Don't attempt to fix backlash by attempting to eliminate it. On most machines it's impossible. Worse, tight adjustment causes excessive wear, and backlash soon reappears - the fix is untrustworthy. Worth reducing backlash occasionally to save time, but better to get into the habit of compensating for it or fit a DRO!


Ady121/06/2021 10:16:48
5164 forum posts
738 photos

Don't know about the rest of you lot but I'm definitely not the man I was and anything that reduces the brainpower required means I can work longer and better before the senility sets in

Edited By Ady1 on 21/06/2021 10:16:58

old mart21/06/2021 19:30:17
3891 forum posts
268 photos

Ady, that rubber glove on your head must be the cause. nerd

Michael Gilligan21/06/2021 20:57:41
20289 forum posts
1064 photos

For ‘old school’ methods … This is a gem : **LINK**


Bill Phinn21/06/2021 21:38:38
768 forum posts
114 photos
Posted by Michael Gilligan on 21/06/2021 20:57:41:

For ‘old school’ methods … This is a gem : **LINK**


It is. To be a good machinist in those days you clearly had to try a bit harder, and have very good close vision.

Howard Lewis23/06/2021 14:54:18
6305 forum posts
15 photos

When using a wiggler, and then needing to reverse direction, to a dimension, backlash must be eliminated.


Moving table forwards to bring fixed jaw of vice into contact with wiggler.

Lockm table.

Rotate handwheel in opposite direction until backlash is out, and handwheel stops rotating. (Beware of over tightening! )

Set dial to half diameter of wiggler probe, unlock,l and move the table...(When the dial reads Zero, the centre of the spindle coincides with the face of the fixed jaw )

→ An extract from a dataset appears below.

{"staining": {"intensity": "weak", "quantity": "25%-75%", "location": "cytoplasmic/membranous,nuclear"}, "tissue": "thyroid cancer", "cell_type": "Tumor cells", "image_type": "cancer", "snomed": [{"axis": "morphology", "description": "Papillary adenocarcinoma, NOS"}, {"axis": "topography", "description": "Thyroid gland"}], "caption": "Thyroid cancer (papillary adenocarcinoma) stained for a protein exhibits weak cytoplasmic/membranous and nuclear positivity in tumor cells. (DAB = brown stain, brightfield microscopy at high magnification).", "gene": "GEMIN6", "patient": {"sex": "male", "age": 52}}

If using DRO, it may be necessary to set Zero, and then, having released the lock, move the table by half wiggler diameter, lock and reset Zero..

You can then move the table by the distance required. A drill point will be the distance that you offset from the Zero. Don't forget to take account (halving ) of the diameter of the cutter if milling to produce a shoulder.a set distance from the fixed jaw.

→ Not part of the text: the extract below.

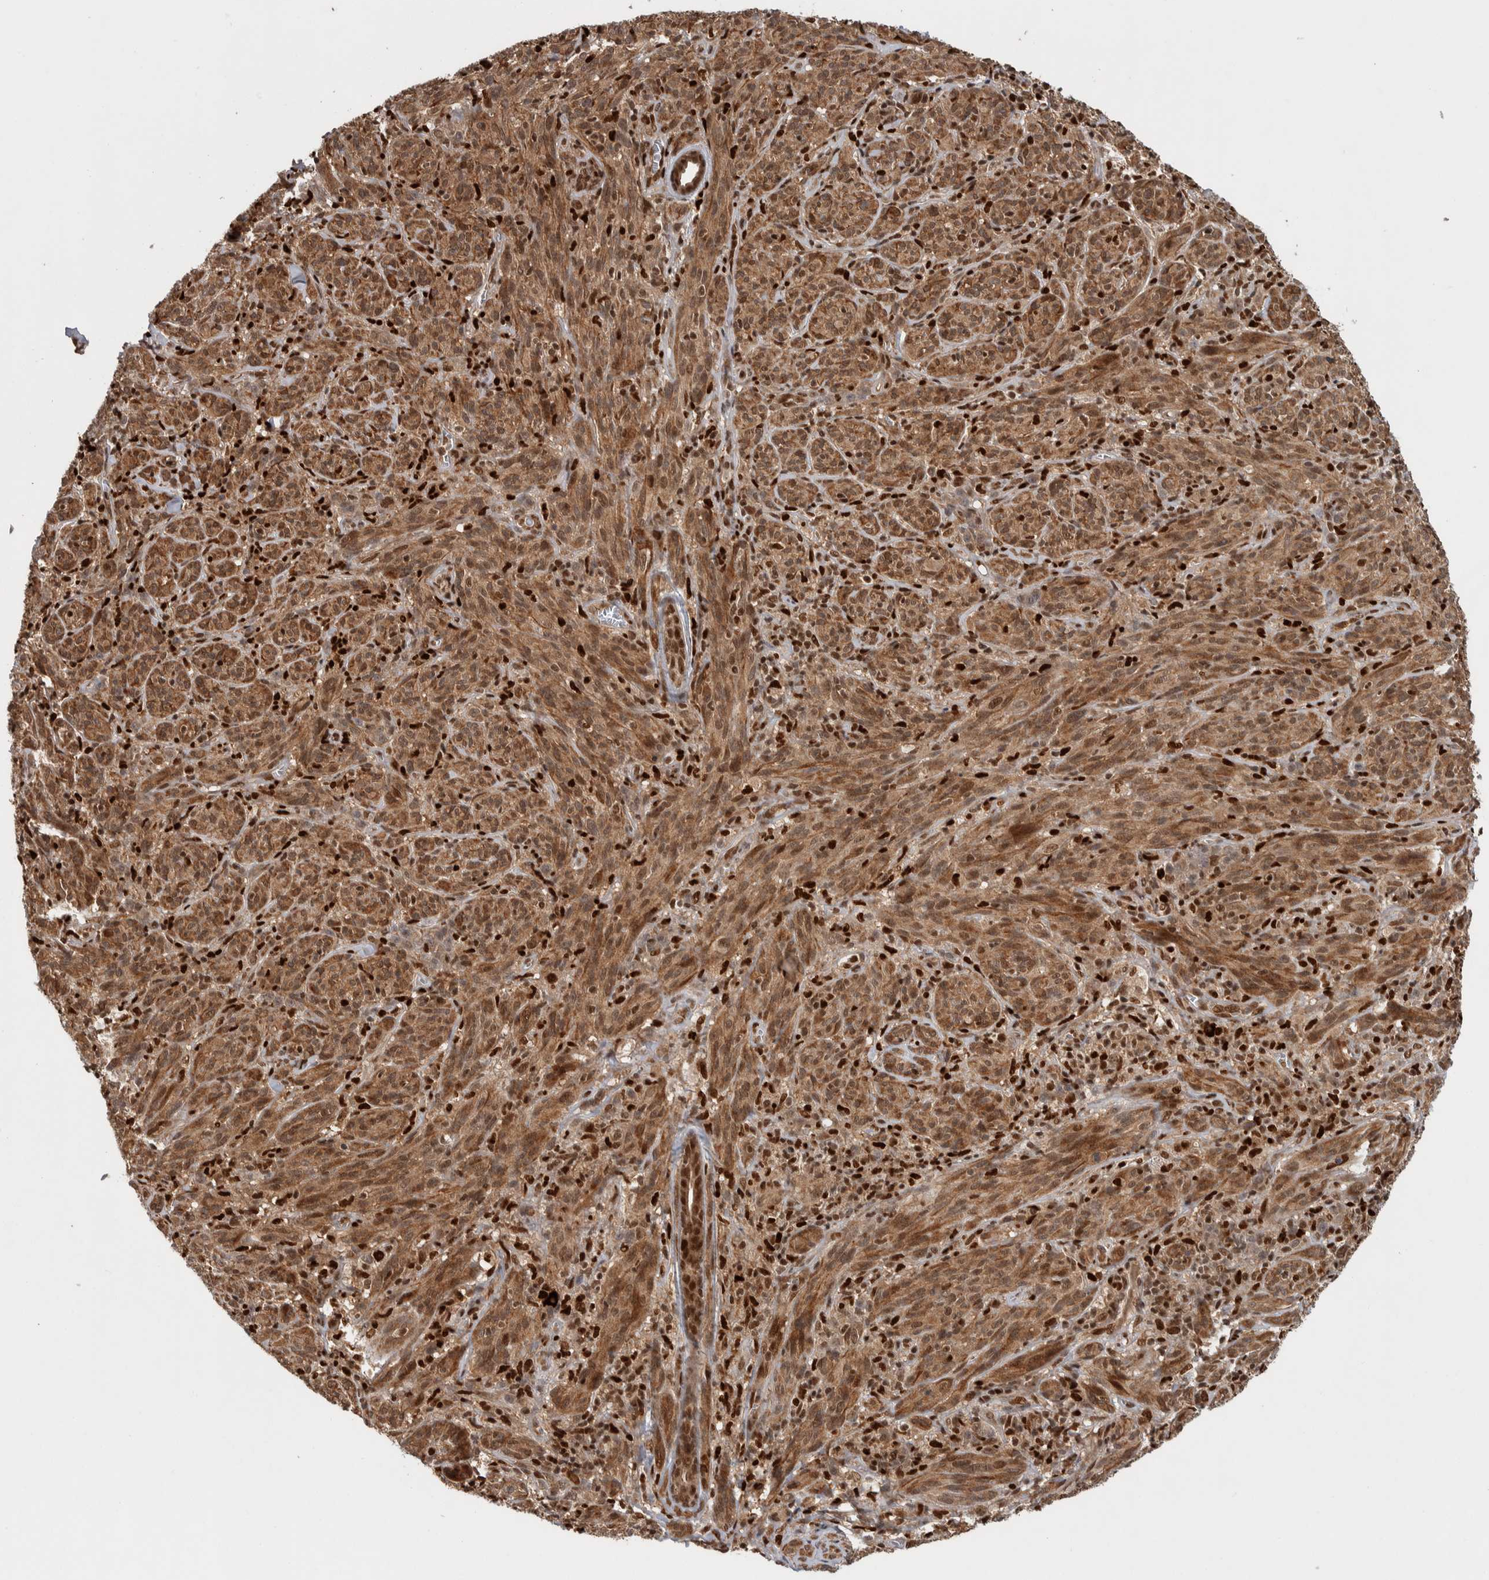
{"staining": {"intensity": "moderate", "quantity": ">75%", "location": "cytoplasmic/membranous,nuclear"}, "tissue": "melanoma", "cell_type": "Tumor cells", "image_type": "cancer", "snomed": [{"axis": "morphology", "description": "Malignant melanoma, NOS"}, {"axis": "topography", "description": "Skin of head"}], "caption": "This image exhibits immunohistochemistry (IHC) staining of human malignant melanoma, with medium moderate cytoplasmic/membranous and nuclear staining in approximately >75% of tumor cells.", "gene": "RPS6KA4", "patient": {"sex": "male", "age": 96}}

Nigel Graham 223/06/2021 16:08:39
2273 forum posts
33 photos

That's why I use a proxy face, Howard, if I can't pick up the work-piece's own edge:

Apart from 2 or 3 iterations to verify the reading, it means moving the table in the same direction to the "wiggle point " then to the wiggler centre, then to the first machining point..

No reversals and trying to determine the rather wooly end of the backlash.

I do that whether using the dials or DRO.

not done it yet23/06/2021 19:10:46
6882 forum posts
20 photos

If one is looking for micron accuracy for point to point moves using backlash, do remember that the feed screw must be in perfect order to achieve perfection. The backlash can vary quite considerably - from either end to the middle of a worn feed screw.